__TASK REQUIREMENTS__
Where does the word "lines" appear in the data? Copy every line that holds it.

__TASK DATA__

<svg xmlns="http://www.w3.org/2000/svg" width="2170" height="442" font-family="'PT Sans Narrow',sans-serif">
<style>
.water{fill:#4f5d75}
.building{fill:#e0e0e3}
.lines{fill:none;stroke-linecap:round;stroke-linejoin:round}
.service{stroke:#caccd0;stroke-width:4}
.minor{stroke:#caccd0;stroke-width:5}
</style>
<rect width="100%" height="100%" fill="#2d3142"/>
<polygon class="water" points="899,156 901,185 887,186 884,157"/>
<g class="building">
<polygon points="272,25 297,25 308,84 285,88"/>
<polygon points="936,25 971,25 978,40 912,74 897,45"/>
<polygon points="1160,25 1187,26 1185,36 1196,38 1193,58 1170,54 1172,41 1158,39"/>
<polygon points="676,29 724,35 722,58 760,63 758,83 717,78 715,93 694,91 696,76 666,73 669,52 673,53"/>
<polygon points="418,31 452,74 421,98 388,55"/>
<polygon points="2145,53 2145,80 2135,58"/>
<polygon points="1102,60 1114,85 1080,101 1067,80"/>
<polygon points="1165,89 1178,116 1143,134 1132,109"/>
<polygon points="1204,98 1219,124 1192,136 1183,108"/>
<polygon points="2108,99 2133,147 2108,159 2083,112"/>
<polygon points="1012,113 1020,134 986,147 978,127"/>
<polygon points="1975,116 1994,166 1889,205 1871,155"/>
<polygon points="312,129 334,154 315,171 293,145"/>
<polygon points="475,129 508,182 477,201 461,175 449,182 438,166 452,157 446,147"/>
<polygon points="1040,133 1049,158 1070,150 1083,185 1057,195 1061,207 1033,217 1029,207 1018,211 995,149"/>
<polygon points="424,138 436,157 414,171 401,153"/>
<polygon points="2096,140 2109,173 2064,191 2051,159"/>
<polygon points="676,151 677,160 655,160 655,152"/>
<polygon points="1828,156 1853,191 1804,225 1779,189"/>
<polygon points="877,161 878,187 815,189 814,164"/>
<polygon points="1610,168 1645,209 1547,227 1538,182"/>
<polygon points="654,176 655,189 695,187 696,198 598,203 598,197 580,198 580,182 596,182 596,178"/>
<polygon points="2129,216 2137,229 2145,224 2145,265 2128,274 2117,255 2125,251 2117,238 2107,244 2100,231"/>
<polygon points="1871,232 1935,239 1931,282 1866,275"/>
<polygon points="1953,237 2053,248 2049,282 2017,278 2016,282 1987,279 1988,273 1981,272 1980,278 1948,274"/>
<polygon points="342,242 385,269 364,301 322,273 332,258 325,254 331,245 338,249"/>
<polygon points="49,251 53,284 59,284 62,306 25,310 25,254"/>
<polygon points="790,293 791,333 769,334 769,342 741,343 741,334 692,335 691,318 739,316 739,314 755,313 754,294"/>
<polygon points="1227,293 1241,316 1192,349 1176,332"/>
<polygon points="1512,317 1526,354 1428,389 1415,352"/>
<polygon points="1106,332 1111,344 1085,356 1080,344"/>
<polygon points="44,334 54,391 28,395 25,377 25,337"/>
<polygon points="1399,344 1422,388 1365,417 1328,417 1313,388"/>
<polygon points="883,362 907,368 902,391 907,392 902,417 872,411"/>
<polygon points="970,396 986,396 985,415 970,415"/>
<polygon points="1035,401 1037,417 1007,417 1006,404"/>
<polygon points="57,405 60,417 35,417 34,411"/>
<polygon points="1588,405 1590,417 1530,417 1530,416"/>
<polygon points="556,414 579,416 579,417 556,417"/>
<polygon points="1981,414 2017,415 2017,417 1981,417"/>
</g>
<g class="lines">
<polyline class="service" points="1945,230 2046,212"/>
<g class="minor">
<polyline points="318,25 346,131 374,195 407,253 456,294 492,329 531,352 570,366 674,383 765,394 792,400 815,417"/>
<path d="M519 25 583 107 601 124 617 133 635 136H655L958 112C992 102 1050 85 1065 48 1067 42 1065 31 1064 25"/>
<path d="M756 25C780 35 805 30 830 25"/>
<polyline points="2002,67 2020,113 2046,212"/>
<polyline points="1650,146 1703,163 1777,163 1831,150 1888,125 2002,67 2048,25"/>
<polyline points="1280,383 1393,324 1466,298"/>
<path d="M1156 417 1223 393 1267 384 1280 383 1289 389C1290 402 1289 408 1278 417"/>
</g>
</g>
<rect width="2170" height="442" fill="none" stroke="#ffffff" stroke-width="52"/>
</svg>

__ANSWER TO THIS PROBLEM__
.lines{fill:none;stroke-linecap:round;stroke-linejoin:round}
<g class="lines">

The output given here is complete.